Stocks were wobbling between small gains and losses in early trading today ahead of a wave of earnings reports from big U.S. companies coming out this week.
The S&P 500 index was up 0.1% as of 9 a.m. Central. The Dow Jones Industrial Average was up 0.2% and the Nasdaq composite was down 0.2%. On Friday, the S&P 500 rose 1.1% to a fresh record, rebounding from the previous day’s loss.
Earnings season kicks off this week. The big Wall Street banks report their results starting Tuesday starting with JPMorgan Chase and Goldman Sachs. Also reporting this week will be Bank of America, Citigroup and Wells Fargo. A handful of other big companies report this week, including Delta Air Lines, PepsiCo and UnitedHealth Group.
Expectations are high this quarter for publicly traded companies. The pandemic is waning, and all of the United States effectively reopened again in the last quarter as vaccine availability became widespread. Investors will be looking to see not only what sort of profits these companies brought in the last three months, but also what their outlook is now that things are normalizing.
Corporate earnings are expected to be up 64% from a year earlier, according to FactSet. That would be the biggest year-over-year growth since 2009, when corporate profits started recovering from the Great Recession.
Ultimately investors are going to need these companies to deliver this season. Stocks have risen sharply in the past year on the backs of expectations that corporate profits would rebound once the pandemic ends.
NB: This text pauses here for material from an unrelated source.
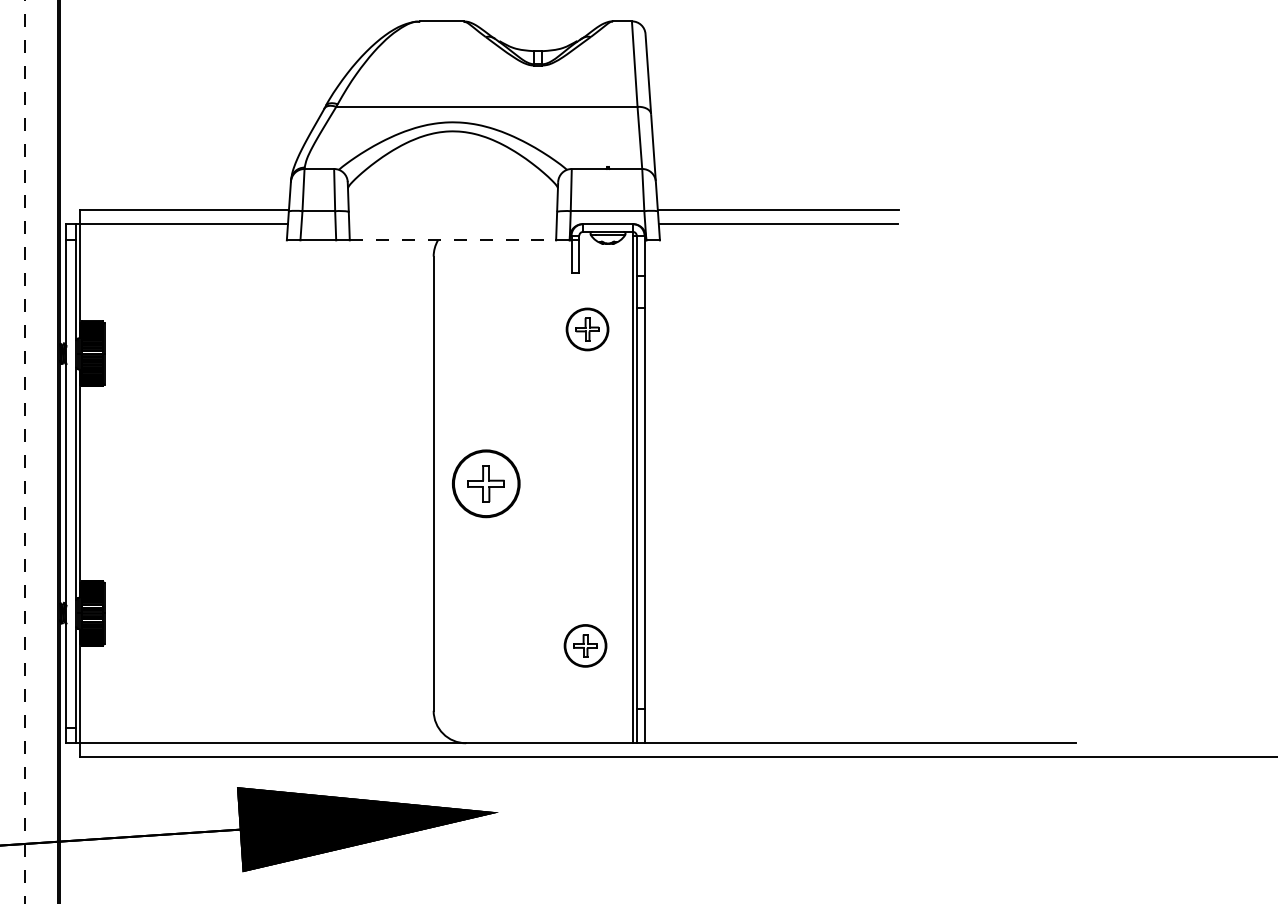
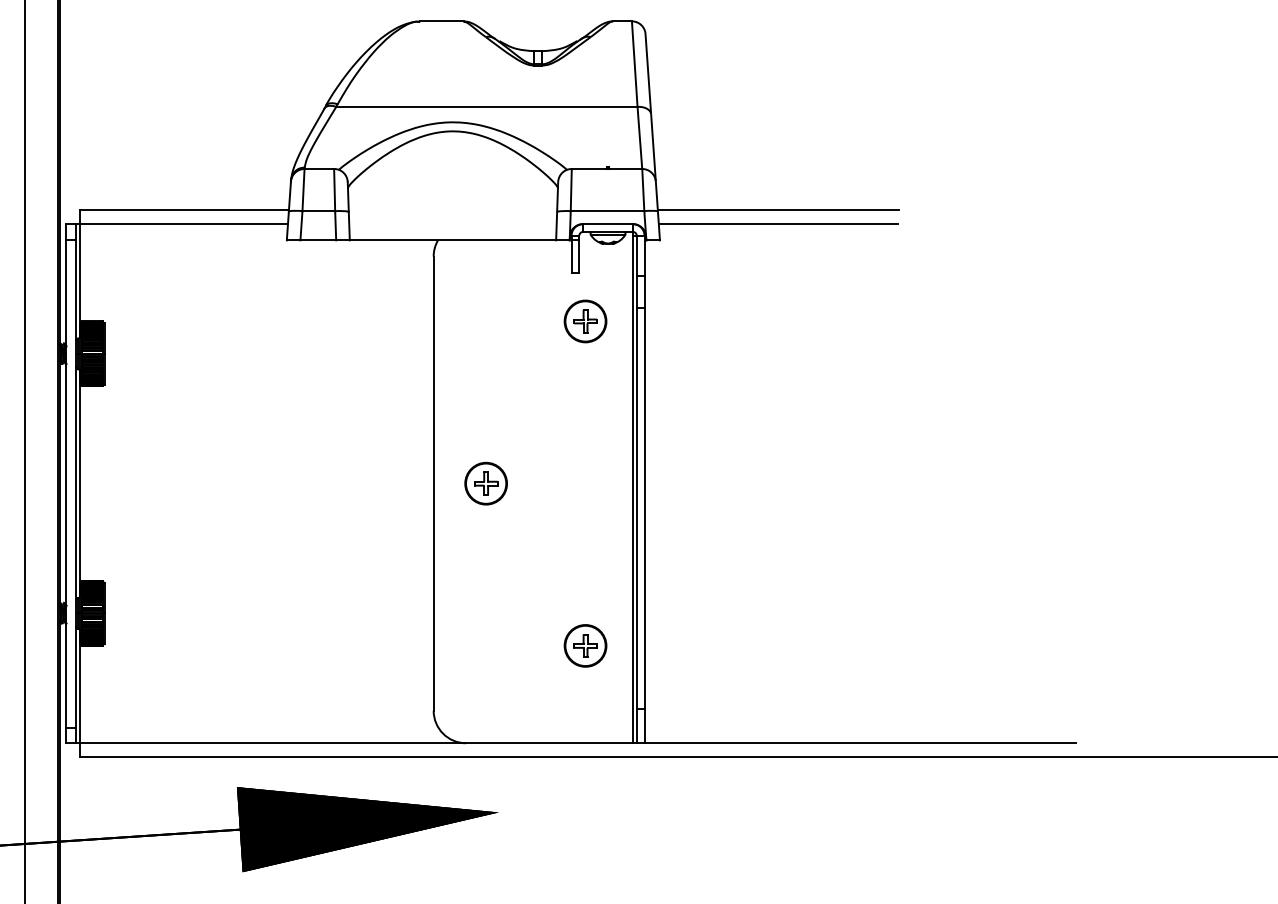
line at (453, 240): dashed -> solid
part at (587, 329) position: (587, 329) -> (585, 321)
line at (25, 451): dashed -> solid
part at (486, 483) size: 69x70 px -> 44x45 px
Without strong profits, it will be increasingly difficult for investors to justify these high stock prices and record market valuations.
As investors keep an eye on corporate earnings, there are also lingering worries about the highly contagious delta coronavirus variant that is spreading quickly across much of the world. Places in the U.S. being hit particularly hard by the delta variant include the South, where vaccine hesitancy and resistance is more common. There are some worries that these areas may have to reimpose restrictions.